__Activity__:
Whenever an image turns up, omit it and return the remaining data exactly.

#### Data ####

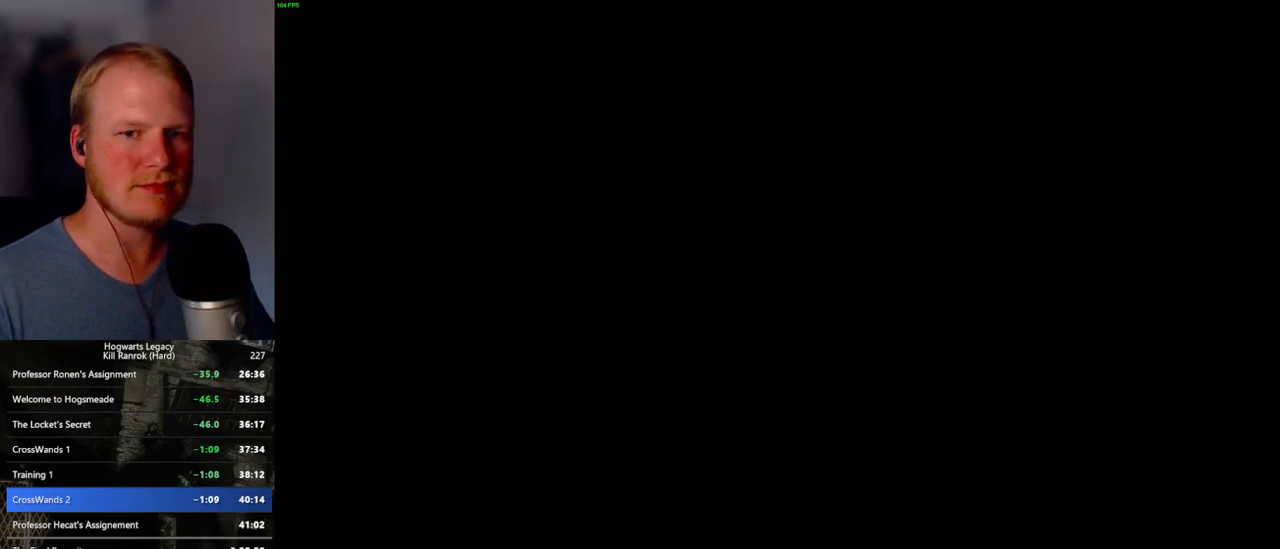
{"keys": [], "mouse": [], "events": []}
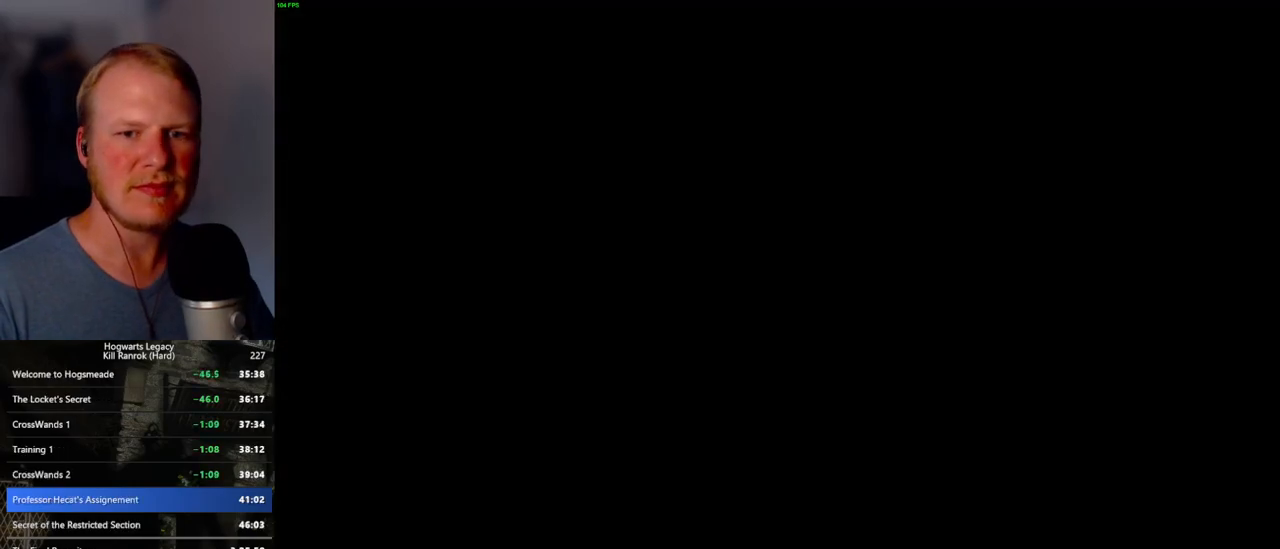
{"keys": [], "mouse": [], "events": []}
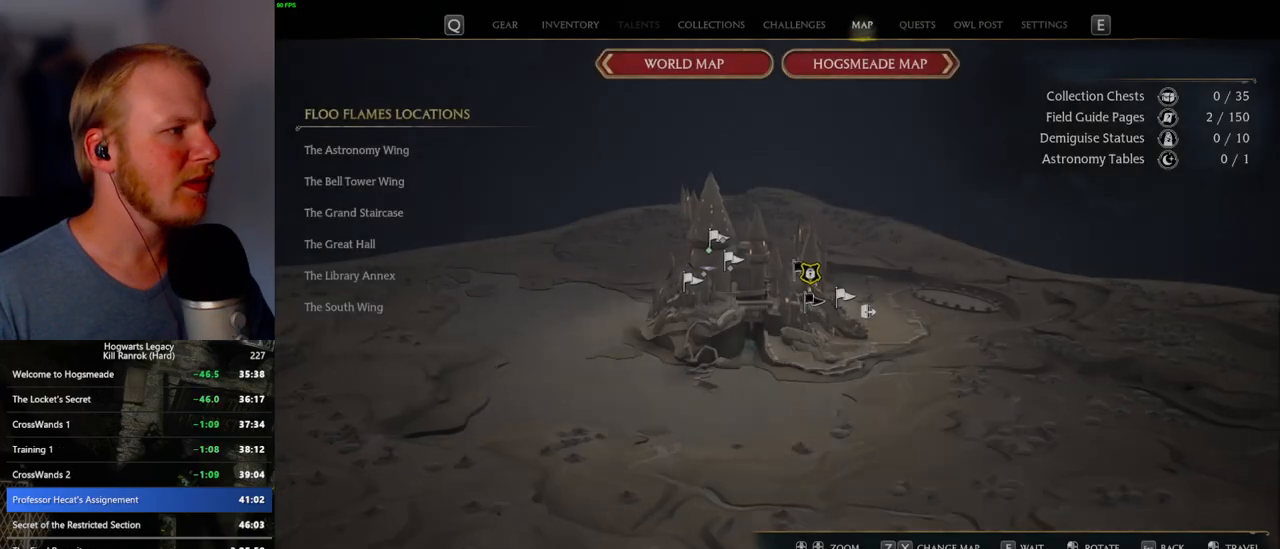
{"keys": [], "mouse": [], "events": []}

####

__Answer box__:
{"keys": [], "mouse": [], "events": []}
{"keys": [], "mouse": [], "events": []}
{"keys": [], "mouse": [], "events": []}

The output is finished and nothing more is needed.